**How to complete this task**
Repeat the data as given. Images do not go in the copy.

**Supplied material**
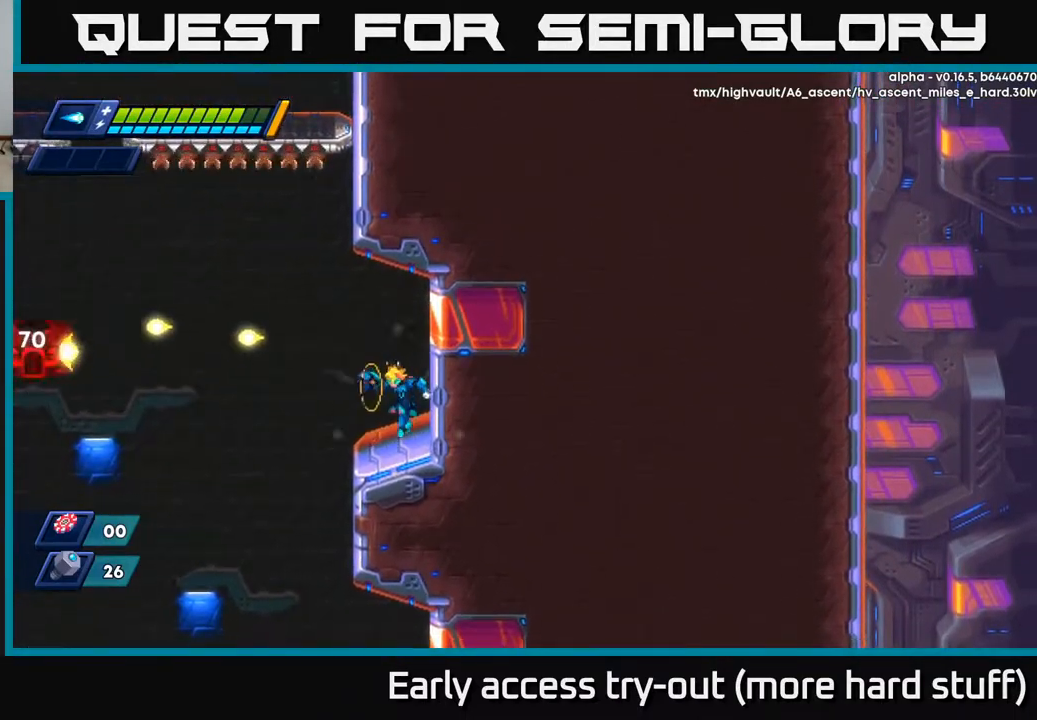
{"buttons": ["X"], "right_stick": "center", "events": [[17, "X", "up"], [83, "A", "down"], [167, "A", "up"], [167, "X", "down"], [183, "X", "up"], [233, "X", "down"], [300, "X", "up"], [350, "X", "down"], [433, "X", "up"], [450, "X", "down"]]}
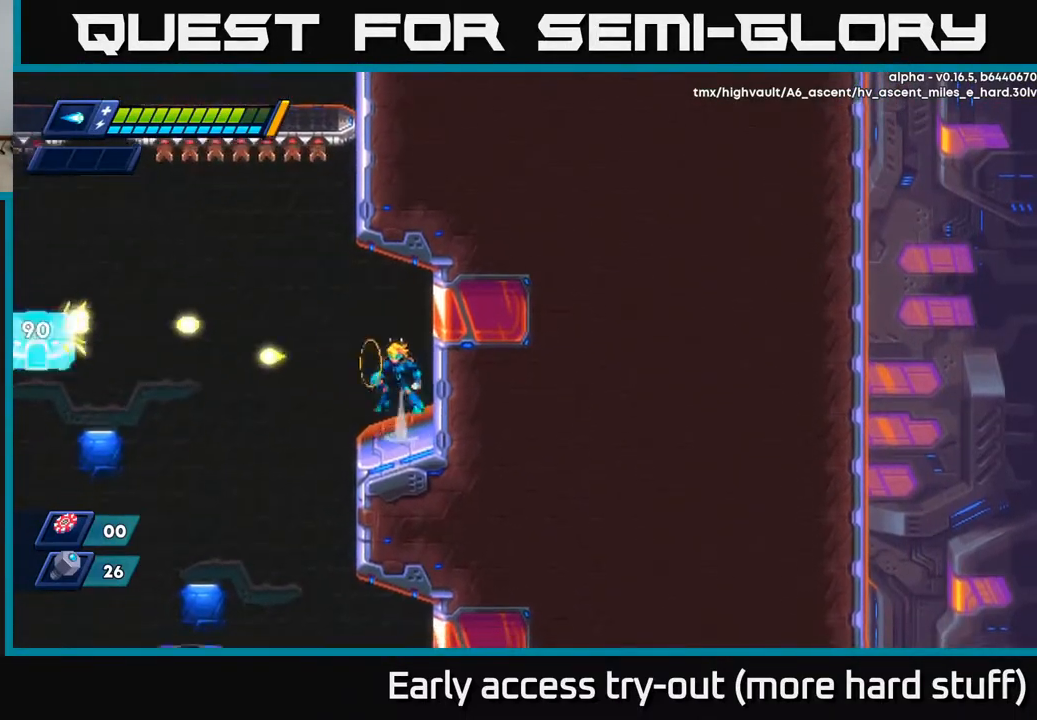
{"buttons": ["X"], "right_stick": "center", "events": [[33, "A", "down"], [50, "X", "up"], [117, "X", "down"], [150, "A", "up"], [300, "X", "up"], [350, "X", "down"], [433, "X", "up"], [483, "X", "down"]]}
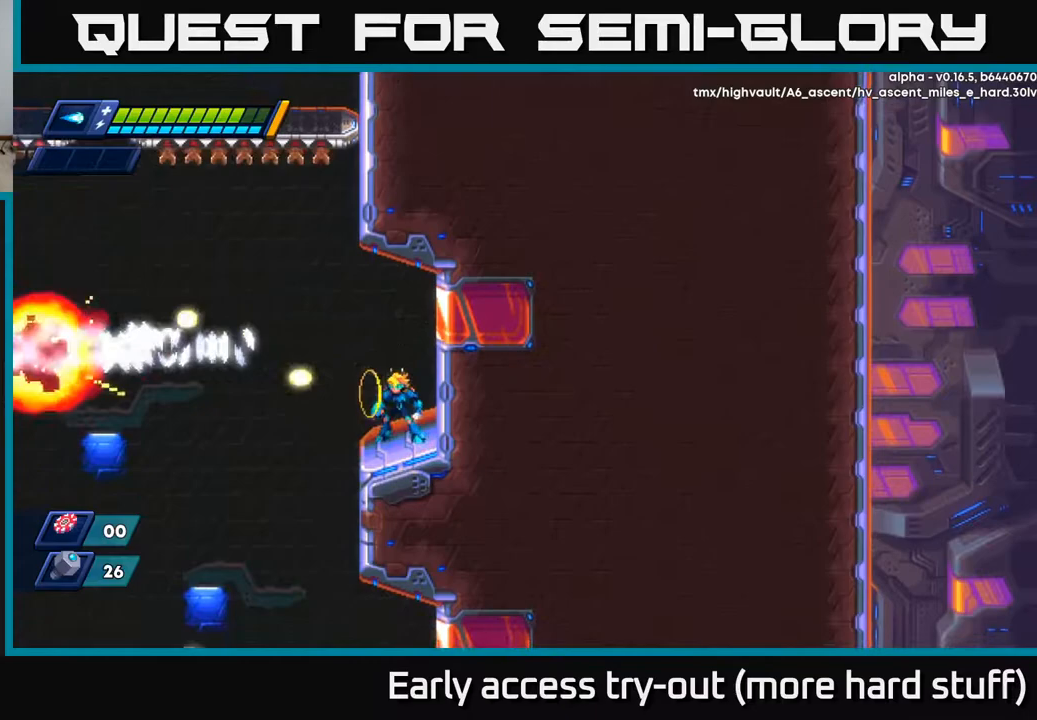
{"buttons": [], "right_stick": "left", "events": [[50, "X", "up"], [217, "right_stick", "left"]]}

**Task output**
{"buttons": ["X"], "right_stick": "center", "events": [[17, "X", "up"], [83, "A", "down"], [167, "A", "up"], [167, "X", "down"], [183, "X", "up"], [233, "X", "down"], [300, "X", "up"], [350, "X", "down"], [433, "X", "up"], [450, "X", "down"]]}
{"buttons": ["X"], "right_stick": "center", "events": [[33, "A", "down"], [50, "X", "up"], [117, "X", "down"], [150, "A", "up"], [300, "X", "up"], [350, "X", "down"], [433, "X", "up"], [483, "X", "down"]]}
{"buttons": [], "right_stick": "left", "events": [[50, "X", "up"], [217, "right_stick", "left"]]}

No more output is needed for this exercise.